YOUR INSTRUCTIONS: Reproduce the records exactly through the line with "Alibaba Cloud ApsaraDB".

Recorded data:

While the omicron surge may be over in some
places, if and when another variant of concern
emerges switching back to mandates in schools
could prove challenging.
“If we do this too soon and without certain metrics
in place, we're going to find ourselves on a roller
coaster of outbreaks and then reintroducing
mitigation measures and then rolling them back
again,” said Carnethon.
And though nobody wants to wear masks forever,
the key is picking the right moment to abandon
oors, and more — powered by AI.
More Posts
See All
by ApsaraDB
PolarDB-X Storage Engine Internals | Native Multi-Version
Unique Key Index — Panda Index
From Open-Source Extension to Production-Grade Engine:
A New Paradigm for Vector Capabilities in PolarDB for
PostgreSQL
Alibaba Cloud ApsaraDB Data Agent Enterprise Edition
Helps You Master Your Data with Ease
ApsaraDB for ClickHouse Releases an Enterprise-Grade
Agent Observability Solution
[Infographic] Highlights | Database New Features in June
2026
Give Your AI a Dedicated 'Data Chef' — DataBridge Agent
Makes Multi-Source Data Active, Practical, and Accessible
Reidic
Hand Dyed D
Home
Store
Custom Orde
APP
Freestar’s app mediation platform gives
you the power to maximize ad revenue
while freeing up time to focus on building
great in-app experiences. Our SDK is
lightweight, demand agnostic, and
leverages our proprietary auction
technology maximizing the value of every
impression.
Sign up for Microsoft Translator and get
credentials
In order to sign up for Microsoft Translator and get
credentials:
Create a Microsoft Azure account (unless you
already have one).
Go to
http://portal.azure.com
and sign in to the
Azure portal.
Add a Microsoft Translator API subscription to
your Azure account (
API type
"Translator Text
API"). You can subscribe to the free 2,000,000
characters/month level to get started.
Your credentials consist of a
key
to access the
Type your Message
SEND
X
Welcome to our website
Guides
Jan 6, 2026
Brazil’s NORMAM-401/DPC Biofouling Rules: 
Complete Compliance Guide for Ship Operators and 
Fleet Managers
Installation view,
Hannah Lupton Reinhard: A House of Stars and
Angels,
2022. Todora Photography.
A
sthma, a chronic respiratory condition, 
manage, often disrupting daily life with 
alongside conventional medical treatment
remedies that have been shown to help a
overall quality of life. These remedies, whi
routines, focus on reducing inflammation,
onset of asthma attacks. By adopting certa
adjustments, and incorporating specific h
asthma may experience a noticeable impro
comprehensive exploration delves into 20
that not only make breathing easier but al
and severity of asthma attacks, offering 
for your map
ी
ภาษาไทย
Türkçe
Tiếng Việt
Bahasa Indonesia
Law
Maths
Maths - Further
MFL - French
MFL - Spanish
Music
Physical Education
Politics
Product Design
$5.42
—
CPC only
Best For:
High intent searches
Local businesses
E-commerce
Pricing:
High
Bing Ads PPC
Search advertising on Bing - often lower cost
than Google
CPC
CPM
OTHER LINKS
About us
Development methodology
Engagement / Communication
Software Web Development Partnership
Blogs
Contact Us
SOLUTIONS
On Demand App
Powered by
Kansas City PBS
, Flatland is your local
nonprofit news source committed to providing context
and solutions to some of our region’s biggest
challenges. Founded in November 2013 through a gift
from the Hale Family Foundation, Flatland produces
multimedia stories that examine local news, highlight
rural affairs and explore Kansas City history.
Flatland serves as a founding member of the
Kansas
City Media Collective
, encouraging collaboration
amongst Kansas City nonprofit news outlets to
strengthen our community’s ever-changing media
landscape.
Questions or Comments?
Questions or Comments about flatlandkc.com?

EXPECTED ANSWER:
While the omicron surge may be over in some
places, if and when another variant of concern
emerges switching back to mandates in schools
could prove challenging.
“If we do this too soon and without certain metrics
in place, we're going to find ourselves on a roller
coaster of outbreaks and then reintroducing
mitigation measures and then rolling them back
again,” said Carnethon.
And though nobody wants to wear masks forever,
the key is picking the right moment to abandon
oors, and more — powered by AI.
More Posts
See All
by ApsaraDB
PolarDB-X Storage Engine Internals | Native Multi-Version
Unique Key Index — Panda Index
From Open-Source Extension to Production-Grade Engine:
A New Paradigm for Vector Capabilities in PolarDB for
PostgreSQL
Alibaba Cloud ApsaraDB Data Agent Enterprise Edition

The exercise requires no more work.